The illegal immigrants who streamed into New York City over the past four years led to an increase in crime near the hotels where they were housed, according to a new academic study that lends some credence to President Trump’s claims of a Biden migrant crime surge.
William LeRoy, an incoming professor at Charles University in Prague, crunched crime report data around the hotels where the migrants were being placed. He found that arrests of Hispanics — the dominant demographic of the largely Venezuelan newcomers — rose in the immediate areas around the hotels.
The big increase came in lower-level thefts.
“The baseline increase in Hispanic arrest rates is driven primarily by cash-generating offenses, such as petit and grand larceny, indicating that economic hardship is a leading factor behind criminal behavior,” Mr. LeRoy concluded.
He said the increases seemed to be tied to the lack of job prospects for the new arrivals.
Mr. LeRoy looked at zip codes where new migrants showed up in city-funded housing, then compared that to crime reports, using Hispanics as proxies for illegal immigrants. He said there was a 5.5% increase, relative to the average, in the percentage of Hispanic arrests starting with the arrival of the first bus of migrants sent in August 2022 by Texas Gov. Greg Abbott.
The study lends credence to the angst New Yorkers had expressed over the migrants flooding their city under President Biden, and it challenges the assurances of immigrant-rights advocates who dismissed crime fears as unfounded.
Residents from Denver to Chicago to Boston complained of increased crime associated with the new arrivals, but New York drew outsized attention, both because of its prominent welcoming policies and the sheer number of migrants taking advantage of it.

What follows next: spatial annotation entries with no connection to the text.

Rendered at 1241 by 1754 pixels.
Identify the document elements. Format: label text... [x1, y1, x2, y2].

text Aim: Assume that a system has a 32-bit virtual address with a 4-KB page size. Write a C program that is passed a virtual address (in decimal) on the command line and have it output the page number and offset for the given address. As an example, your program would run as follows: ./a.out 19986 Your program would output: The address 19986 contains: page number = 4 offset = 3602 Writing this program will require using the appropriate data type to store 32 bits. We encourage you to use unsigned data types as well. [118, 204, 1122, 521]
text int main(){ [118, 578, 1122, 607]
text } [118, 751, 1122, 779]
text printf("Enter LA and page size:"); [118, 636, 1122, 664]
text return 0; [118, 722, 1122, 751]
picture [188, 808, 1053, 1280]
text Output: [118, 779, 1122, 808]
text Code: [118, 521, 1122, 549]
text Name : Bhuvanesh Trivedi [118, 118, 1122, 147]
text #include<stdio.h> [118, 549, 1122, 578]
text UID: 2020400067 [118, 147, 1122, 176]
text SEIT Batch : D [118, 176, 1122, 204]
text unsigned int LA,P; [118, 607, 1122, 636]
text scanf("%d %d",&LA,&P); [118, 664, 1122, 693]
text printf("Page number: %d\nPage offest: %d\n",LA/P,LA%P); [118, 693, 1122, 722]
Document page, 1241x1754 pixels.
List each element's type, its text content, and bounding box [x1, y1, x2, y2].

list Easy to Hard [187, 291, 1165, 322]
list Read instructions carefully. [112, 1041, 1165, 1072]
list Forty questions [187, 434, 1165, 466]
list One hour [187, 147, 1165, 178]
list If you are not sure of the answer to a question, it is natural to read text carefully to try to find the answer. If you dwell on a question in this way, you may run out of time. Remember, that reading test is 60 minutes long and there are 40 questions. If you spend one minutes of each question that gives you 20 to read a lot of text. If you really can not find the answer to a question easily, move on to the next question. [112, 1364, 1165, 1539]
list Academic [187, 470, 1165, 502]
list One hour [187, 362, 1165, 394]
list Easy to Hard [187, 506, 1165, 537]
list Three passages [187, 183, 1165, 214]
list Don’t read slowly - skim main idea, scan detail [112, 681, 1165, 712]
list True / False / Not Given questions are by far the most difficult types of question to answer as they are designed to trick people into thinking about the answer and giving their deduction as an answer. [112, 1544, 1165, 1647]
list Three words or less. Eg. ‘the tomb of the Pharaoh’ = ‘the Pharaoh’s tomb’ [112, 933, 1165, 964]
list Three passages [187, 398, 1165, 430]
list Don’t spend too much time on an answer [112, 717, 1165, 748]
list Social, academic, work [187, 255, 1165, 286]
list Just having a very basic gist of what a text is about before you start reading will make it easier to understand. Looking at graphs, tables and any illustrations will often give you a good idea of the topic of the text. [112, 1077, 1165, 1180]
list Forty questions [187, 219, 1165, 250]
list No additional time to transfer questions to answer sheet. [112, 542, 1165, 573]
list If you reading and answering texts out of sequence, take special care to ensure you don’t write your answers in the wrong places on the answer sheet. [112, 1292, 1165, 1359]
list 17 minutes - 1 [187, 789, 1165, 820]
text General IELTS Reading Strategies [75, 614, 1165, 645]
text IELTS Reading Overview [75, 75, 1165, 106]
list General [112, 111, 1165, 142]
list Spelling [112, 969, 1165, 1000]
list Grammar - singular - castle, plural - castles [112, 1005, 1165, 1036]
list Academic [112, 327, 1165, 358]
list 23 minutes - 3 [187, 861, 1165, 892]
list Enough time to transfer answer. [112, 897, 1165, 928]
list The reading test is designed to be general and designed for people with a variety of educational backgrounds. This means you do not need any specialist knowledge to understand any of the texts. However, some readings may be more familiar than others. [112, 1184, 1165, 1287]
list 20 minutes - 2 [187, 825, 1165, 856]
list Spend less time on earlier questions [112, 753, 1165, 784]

All told, the city said it received nearly 230,000 migrants from the spring of 2022 through the start of this year. About 45,000 of those were sent on buses by Mr. Abbott, who was looking to spread Texas’s border-state pain to others.
High-profile crimes shocked residents, including the beating of two New York Police Department officers outside a migrant hotel and reports of migrants roaming the streets on mopeds, grabbing handbags and phones from pedestrians.
Mr. LeRoy said the latter was far more common in his data. Two-thirds of the crime increase he identified was tied to misdemeanors, and particularly cash crimes like larceny.
He said the lack of job prospects seemed to explain the crimes.
The newcomers, as illegal immigrants, were generally forbidden from holding jobs, but many tried to find work as day laborers. Mr. LeRoy said in locations that were near a Home Depot — a frequent gathering spot for illegal immigrants trying to hire out for a day’s work — the crime increase disappeared.
Mr. LeRoy used Hispanics as a proxy for illegal immigrants because there was no citizenship data associated with the crime reports. But he said it was a pretty safe assumption because of the demographics of the newcomers, who were heavily Latino and, in particular, largely Venezuelan.
Alex Nowrasteh, a Cato Institute scholar who has studied migrants and crime, expressed concern with drawing that equation.
“The author acknowledges this, but this undermines the paper’s claims,” he said.
It’s not clear how much the findings affect the broader debate about illegal immigrants and crime.
Mr. LeRoy said the poor economic conditions that he argues spurred the increase in crime might not apply to longer-term illegal immigrants who have either managed to secure a work permit or figure out a way to get a job in the underground economy.
Still, he said cities that saw influxes, particularly from busing, might have seen similar rises.
Mr. Nowrasteh, though, said the population Mr. LeRoy looked at is so particular — migrants who were bused or made their way to New York and who ended up in government-provided housing — that it can’t be extrapolated to other illegal immigrants.
But Steven Camarota, research director at the Center for Immigration Studies and a regular debater with Mr. Nowrasteh on migrant crime research, said Mr. LeRoy’s findings make sense.
“It is not surprising that the arrival of migrants, often men, in a place where they have few ties will be associated at least in the short term with an increase in crime,” Mr. Camarota said.
“This is one of those sorts of social disorder things that comes with high levels of immigration, and of course, it might have continued but for the cutting off of the flow,” he said.